Please copy out every line of the material below character for character, keeping each language, symbol and line break as it appears.

SUPPLIED MATERIAL:
□ □ □ □ □

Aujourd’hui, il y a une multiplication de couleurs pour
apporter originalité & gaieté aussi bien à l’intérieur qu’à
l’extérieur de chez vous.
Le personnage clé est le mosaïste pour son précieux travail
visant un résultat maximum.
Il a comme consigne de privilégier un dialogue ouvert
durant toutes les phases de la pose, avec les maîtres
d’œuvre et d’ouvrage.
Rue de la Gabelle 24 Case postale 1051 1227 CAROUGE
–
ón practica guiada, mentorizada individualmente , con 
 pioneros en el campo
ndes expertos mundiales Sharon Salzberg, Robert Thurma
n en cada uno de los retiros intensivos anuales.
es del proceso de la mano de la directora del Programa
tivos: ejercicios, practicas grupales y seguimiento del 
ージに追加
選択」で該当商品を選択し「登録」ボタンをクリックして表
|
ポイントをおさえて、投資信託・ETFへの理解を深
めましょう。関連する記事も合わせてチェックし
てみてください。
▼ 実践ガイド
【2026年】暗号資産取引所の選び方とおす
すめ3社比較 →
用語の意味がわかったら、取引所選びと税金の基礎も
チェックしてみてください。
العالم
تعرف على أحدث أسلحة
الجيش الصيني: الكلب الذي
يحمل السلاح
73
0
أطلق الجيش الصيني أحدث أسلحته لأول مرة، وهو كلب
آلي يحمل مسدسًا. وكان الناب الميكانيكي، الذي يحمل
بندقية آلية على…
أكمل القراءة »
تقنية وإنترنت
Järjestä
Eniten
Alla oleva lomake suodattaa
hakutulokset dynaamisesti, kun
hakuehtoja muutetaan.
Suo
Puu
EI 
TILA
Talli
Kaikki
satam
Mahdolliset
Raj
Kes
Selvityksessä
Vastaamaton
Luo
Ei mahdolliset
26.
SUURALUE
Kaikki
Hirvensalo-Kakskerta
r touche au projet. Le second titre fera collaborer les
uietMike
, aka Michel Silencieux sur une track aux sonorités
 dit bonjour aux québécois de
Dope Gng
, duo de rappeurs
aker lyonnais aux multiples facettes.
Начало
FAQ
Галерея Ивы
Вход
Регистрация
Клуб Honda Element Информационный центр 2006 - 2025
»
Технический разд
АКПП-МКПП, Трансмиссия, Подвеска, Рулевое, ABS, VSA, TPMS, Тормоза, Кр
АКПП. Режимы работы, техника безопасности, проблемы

□ □ □ □ □

RESPONSE AREA:
Aujourd’hui, il y a une multiplication de couleurs pour
apporter originalité & gaieté aussi bien à l’intérieur qu’à
l’extérieur de chez vous.
Le personnage clé est le mosaïste pour son précieux travail
visant un résultat maximum.
Il a comme consigne de privilégier un dialogue ouvert
durant toutes les phases de la pose, avec les maîtres
d’œuvre et d’ouvrage.
Rue de la Gabelle 24 Case postale 1051 1227 CAROUGE
–
ón practica guiada, mentorizada individualmente , con 
 pioneros en el campo
ndes expertos mundiales Sharon Salzberg, Robert Thurma
n en cada uno de los retiros intensivos anuales.
es del proceso de la mano de la directora del Programa
tivos: ejercicios, practicas grupales y seguimiento del 
ージに追加
選択」で該当商品を選択し「登録」ボタンをクリックして表
|
ポイントをおさえて、投資信託・ETFへの理解を深
めましょう。関連する記事も合わせてチェックし
てみてください。
▼ 実践ガイド
【2026年】暗号資産取引所の選び方とおす
すめ3社比較 →
用語の意味がわかったら、取引所選びと税金の基礎も
チェックしてみてください。
العالم
تعرف على أحدث أسلحة
الجيش الصيني: الكلب الذي
يحمل السلاح
73
0
أطلق الجيش الصيني أحدث أسلحته لأول مرة، وهو كلب
آلي يحمل مسدسًا. وكان الناب الميكانيكي، الذي يحمل
بندقية آلية على…
أكمل القراءة »
تقنية وإنترنت
Järjestä
Eniten
Alla oleva lomake suodattaa
hakutulokset dynaamisesti, kun
hakuehtoja muutetaan.
Suo
Puu
EI 
TILA
Talli
Kaikki
satam
Mahdolliset
Raj
Kes
Selvityksessä
Vastaamaton
Luo
Ei mahdolliset
26.
SUURALUE
Kaikki
Hirvensalo-Kakskerta
r touche au projet. Le second titre fera collaborer les
uietMike
, aka Michel Silencieux sur une track aux sonorités
 dit bonjour aux québécois de
Dope Gng
, duo de rappeurs
aker lyonnais aux multiples facettes.
Начало
FAQ
Галерея Ивы
Вход
Регистрация
Клуб Honda Element Информационный центр 2006 - 2025
»
Технический разд
АКПП-МКПП, Трансмиссия, Подвеска, Рулевое, ABS, VSA, TPMS, Тормоза, Кр
АКПП. Режимы работы, техника безопасности, проблемы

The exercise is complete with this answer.